Oppenheimer Review – Christopher Nolan's Big One
Oppenheimer is not an easy film to write about after one viewing. It’s a massive movie both in terms of its length and in terms of its intricately and painstakingly laid-out story, which defies all of Hollywood’s rules for biographical and historical films. Christopher Nolan, as always, is doing things his way. And it’s going to take the rest of us a minute to catch up.
Despite what you may have heard from some vociferous Batman fans, Christopher Nolan doesn’t make perfect movies. Not because he screws them up, but because he only takes aim at targets that are immensely difficult to hit.
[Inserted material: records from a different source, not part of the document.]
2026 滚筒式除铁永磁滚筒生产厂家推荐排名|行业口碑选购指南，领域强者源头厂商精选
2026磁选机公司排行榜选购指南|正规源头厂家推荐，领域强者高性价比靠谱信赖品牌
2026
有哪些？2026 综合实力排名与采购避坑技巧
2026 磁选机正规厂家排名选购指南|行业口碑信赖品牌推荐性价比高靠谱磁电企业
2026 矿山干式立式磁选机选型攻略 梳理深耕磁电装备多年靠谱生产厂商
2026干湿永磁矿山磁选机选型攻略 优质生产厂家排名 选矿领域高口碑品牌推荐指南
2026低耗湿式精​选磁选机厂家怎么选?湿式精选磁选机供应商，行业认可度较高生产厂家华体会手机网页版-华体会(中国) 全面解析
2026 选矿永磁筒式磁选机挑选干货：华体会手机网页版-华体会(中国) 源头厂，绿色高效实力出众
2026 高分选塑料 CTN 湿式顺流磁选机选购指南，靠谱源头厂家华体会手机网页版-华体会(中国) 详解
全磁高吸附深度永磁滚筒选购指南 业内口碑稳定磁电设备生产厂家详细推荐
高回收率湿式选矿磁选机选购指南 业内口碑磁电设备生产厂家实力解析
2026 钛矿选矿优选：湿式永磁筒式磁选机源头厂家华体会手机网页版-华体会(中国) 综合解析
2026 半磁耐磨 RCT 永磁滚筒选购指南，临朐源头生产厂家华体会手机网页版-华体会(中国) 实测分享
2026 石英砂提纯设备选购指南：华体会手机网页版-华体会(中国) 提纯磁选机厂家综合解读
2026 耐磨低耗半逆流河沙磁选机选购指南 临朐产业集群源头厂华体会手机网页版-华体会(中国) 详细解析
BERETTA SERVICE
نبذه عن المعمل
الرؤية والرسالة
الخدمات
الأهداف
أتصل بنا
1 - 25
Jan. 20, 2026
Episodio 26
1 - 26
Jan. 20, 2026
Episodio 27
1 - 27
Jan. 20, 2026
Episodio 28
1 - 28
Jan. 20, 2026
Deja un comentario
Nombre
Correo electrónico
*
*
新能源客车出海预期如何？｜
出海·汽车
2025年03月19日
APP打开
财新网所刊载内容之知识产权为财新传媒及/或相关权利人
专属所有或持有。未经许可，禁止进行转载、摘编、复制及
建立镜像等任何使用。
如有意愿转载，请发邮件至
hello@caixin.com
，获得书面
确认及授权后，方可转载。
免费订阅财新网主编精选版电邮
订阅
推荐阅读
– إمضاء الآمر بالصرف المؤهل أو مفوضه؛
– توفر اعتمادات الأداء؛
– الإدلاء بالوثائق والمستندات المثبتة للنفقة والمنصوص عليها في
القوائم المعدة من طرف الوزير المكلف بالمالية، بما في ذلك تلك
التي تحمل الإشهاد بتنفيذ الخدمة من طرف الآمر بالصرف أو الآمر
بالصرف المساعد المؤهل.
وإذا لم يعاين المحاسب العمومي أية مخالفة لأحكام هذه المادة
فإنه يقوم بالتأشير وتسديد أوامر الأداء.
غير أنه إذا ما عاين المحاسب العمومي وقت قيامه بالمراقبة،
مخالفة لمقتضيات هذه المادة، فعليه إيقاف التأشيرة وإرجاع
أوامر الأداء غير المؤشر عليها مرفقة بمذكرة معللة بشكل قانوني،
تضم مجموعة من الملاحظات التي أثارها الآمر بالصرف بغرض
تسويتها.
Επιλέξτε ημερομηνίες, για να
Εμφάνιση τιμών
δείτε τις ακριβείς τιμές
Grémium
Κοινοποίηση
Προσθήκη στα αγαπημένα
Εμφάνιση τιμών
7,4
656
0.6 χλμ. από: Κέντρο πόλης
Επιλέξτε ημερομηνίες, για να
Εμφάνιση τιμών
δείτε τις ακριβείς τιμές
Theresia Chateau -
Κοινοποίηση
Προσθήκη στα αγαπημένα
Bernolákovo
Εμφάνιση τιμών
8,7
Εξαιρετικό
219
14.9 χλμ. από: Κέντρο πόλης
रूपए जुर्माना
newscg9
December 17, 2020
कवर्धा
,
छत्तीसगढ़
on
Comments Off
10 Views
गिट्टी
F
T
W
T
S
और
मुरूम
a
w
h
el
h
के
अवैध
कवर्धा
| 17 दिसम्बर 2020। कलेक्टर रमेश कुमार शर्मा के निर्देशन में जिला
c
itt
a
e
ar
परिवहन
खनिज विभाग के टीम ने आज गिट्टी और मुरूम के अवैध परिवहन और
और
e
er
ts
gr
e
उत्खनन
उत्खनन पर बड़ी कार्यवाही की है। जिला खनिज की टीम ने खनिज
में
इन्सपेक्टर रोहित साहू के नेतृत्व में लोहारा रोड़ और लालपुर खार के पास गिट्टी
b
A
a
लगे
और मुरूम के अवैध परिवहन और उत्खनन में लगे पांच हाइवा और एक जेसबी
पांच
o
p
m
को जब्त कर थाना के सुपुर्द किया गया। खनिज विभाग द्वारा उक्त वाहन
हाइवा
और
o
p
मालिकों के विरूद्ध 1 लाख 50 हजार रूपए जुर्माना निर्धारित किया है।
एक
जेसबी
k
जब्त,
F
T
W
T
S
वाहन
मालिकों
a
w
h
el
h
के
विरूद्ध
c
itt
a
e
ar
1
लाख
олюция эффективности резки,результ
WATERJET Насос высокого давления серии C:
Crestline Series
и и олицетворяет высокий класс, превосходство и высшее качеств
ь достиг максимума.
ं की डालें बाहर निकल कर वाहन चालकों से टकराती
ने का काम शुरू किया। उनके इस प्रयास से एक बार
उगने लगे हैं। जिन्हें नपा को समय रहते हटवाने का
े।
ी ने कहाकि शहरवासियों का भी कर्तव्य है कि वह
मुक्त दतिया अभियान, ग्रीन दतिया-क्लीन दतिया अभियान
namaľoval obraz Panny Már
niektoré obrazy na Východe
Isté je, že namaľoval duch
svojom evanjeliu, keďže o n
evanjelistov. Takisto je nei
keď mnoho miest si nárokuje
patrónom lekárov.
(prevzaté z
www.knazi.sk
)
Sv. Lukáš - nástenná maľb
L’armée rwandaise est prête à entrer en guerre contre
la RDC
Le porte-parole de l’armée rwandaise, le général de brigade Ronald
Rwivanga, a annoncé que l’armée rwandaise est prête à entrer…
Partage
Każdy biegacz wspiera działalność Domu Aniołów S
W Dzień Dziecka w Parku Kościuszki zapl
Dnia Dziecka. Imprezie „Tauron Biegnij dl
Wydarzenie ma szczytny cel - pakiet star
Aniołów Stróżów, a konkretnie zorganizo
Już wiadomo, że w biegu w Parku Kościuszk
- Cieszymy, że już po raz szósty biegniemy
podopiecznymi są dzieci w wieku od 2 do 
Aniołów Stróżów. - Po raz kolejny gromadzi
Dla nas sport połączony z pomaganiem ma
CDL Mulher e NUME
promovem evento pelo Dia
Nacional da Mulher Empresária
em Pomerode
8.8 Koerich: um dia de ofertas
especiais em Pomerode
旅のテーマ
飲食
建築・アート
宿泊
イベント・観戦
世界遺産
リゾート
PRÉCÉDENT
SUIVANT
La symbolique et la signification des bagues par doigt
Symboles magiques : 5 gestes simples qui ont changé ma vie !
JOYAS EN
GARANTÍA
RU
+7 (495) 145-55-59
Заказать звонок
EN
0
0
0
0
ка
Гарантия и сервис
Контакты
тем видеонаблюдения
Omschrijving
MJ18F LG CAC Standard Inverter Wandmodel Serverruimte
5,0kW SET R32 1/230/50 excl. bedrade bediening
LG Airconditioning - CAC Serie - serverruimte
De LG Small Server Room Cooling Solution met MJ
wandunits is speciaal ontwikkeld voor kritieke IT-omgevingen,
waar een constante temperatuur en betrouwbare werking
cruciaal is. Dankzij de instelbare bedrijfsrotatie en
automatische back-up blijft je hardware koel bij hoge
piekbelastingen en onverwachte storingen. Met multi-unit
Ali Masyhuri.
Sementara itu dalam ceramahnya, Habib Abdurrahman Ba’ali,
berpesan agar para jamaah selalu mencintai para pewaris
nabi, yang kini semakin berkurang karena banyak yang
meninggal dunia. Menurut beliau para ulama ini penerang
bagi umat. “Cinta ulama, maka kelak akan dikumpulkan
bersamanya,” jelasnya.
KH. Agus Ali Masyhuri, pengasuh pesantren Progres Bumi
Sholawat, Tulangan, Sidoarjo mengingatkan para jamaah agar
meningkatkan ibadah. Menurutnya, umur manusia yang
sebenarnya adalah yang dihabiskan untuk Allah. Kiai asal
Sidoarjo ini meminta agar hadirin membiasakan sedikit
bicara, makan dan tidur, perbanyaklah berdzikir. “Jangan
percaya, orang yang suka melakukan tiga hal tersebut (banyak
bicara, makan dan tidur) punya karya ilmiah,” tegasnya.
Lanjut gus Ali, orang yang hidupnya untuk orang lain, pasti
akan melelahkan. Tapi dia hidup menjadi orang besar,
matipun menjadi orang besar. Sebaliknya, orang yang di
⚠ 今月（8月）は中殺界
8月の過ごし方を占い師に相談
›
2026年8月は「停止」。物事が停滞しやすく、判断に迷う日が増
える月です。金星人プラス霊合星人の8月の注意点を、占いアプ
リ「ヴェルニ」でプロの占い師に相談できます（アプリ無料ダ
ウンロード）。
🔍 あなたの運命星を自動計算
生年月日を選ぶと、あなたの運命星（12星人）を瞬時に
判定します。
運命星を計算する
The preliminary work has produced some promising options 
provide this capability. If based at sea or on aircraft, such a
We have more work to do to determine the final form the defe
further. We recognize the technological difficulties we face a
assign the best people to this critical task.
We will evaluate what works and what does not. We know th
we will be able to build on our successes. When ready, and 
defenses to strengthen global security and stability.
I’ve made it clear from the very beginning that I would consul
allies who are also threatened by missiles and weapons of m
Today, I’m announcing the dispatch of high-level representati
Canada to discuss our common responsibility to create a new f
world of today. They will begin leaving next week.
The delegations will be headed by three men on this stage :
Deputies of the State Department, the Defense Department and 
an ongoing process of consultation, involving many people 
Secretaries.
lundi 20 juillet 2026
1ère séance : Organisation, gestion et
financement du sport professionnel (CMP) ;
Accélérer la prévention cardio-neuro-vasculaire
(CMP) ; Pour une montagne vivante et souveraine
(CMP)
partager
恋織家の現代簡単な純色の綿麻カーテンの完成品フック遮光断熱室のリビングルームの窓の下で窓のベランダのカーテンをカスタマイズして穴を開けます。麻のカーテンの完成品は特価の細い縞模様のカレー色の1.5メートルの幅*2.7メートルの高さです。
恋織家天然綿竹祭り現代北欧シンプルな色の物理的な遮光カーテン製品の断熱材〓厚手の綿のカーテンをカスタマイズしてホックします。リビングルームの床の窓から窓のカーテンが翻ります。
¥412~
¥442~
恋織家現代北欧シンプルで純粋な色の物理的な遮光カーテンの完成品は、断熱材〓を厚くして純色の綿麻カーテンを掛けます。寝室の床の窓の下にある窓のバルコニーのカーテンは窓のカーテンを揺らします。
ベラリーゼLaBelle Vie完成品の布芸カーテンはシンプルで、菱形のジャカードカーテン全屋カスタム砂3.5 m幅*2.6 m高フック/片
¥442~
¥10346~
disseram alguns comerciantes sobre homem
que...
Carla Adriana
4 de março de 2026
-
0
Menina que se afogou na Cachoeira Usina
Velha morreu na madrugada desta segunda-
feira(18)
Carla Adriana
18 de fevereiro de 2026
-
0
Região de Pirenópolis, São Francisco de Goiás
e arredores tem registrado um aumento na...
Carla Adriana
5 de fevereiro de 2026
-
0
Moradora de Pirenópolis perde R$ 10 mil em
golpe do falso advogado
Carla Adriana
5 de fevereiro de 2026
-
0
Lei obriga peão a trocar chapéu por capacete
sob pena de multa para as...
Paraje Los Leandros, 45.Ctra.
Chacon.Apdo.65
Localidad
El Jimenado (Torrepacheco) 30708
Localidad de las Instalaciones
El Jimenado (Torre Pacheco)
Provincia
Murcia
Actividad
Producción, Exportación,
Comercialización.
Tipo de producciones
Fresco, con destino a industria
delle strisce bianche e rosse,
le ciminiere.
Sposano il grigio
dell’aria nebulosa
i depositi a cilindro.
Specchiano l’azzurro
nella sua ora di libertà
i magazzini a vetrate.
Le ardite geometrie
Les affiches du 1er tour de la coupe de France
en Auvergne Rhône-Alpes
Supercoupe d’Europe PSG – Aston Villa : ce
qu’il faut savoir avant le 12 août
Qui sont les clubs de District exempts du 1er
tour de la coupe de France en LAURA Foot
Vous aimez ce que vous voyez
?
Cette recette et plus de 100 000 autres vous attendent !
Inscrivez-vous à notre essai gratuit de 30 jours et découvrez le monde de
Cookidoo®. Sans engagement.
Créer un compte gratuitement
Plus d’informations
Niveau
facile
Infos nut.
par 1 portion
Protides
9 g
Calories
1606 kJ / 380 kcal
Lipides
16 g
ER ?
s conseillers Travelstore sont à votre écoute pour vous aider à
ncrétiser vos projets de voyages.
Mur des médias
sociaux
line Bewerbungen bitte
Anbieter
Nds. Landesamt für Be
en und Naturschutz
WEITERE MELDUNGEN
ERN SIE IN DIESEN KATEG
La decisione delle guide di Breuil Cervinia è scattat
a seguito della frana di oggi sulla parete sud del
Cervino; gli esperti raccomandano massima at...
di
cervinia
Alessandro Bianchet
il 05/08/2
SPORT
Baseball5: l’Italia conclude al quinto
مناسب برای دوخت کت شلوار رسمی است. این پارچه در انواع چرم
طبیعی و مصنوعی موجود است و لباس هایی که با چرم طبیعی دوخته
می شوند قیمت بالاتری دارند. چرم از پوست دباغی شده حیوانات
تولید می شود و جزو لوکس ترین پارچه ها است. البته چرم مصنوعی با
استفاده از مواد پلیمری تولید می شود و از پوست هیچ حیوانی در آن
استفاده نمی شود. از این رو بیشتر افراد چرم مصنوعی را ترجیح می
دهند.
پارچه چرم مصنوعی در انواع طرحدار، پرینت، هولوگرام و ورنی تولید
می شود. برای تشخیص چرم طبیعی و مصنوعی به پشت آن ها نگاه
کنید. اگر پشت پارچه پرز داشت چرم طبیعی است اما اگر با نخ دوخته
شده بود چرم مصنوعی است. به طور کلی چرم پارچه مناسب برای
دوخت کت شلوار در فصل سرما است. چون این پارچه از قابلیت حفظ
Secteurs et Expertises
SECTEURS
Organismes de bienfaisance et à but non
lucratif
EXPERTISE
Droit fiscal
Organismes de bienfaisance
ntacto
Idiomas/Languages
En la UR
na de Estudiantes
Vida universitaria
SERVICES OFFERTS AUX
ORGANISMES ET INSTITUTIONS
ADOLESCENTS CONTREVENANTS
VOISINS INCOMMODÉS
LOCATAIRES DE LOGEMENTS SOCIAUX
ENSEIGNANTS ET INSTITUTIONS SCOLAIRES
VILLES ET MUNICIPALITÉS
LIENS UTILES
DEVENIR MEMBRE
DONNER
The climactic “temporal pincer movement” of Tenet, for example, is incomprehensible and doesn’t work–but it was also a paradoxical concept to begin with that might simply have been impossible to portray in live action. He took a big swing and he missed pretty hard, but how many other filmmakers would have even been able to try something like that? Not many.
By contrast to Tenet, a high-concept sci-fi action flick, Oppenheimer does seem a bit mundane. It’s just a movie about the guy who ran the Manhattan Project that created the first atomic bomb during World War II. It’s the most grounded subject matter he’s ever had for a movie, but that didn’t stop him from bringing the exact same intensity and epic feel that his action movies have.